Sound sensors detect sound and return a voltage proportional to the sound level. The sensor is usually a microphone, and can help even a simple robot navigate based on the sound it receives. Complex robots can use a microphone for speech and voice recognition.
A push button switch, limit switch, and tactile bumper are examples of contact sensors. They are typically used for robots to avoid obstacles, and are triggered when physical contact against other objects is established. After an object is bumped, the sensor triggers the robot to reverse, turn, stop, etc. Touch screen smart phones and other devices use a form of a contact sensor.
Instead of allowing the robot to make physical contact with an obstacle, a proximity sensor can be installed so that the robot can detect the presence of a nearby object within a given distance. A transmitter sends electromagnetic radiation or electrostatic field, and the receiver analyzes the return signal for interruptions. Examples of proximity sensors are infrared transceivers, ultrasonic sensors, and photoresistors.
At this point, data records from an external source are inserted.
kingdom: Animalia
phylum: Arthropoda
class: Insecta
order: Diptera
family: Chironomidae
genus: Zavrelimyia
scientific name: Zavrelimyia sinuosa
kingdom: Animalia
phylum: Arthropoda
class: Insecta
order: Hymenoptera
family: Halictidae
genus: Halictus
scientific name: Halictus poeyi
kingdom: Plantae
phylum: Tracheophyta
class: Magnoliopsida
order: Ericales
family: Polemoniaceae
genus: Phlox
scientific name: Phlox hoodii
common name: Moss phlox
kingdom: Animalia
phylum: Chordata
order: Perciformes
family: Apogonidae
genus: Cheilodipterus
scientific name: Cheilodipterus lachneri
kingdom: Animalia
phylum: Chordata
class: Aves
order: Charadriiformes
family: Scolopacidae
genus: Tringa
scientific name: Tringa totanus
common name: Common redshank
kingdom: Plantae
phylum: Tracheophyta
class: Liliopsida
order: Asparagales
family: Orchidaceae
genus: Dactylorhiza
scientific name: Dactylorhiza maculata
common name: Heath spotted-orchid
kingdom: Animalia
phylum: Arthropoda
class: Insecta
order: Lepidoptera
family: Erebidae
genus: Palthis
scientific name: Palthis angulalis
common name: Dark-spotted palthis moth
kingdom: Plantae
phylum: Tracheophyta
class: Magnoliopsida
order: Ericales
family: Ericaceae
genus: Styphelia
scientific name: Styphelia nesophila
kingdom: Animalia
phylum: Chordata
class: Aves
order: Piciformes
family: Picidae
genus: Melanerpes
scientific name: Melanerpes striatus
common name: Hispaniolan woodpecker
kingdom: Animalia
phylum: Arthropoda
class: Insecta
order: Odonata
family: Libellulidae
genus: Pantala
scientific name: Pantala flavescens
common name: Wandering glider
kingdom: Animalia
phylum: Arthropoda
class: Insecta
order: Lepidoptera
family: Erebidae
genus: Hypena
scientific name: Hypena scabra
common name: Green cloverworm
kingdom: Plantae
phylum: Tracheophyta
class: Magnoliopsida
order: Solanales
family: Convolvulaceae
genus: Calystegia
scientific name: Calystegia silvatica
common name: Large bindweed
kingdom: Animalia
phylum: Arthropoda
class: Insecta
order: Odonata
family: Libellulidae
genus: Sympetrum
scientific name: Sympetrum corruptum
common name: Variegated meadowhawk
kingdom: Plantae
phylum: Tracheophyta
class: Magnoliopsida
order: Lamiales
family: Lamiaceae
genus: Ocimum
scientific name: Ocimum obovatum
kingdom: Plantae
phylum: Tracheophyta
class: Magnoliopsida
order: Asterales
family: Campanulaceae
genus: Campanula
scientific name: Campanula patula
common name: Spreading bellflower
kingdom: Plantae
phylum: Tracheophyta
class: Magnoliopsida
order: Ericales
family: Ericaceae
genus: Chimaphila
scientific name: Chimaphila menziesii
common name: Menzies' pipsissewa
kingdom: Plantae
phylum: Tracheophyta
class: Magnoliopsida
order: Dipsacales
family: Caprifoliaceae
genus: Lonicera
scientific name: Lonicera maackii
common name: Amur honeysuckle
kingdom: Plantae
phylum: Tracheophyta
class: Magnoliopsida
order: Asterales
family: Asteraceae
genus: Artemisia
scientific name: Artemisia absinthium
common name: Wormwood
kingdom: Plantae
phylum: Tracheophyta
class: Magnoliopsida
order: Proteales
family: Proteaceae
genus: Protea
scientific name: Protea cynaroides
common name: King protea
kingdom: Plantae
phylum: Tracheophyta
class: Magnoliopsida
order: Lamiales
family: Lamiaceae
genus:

Industrial manufacturers benefit from pressure sensors. Tactile pressure sensors are sensitive to touch, force, and pressure. If the robot hand needs to apply a certain amount of grip and pressure required to hold an object, the pressure sensor is the solution.
Positioning sensors approximate the position of the robot; GPS is the most commonly used. Satellites transmit signals and a receiver on the robot acquires these signals to process. GPS systems are beneficial for outdoor robots. Digital magnetic compass and localization are other positioning sensors.
When robots are required to work in extreme environments, a temperature sensor might be necessary. Temperature sensor ICs provide voltage difference for a change in temperature.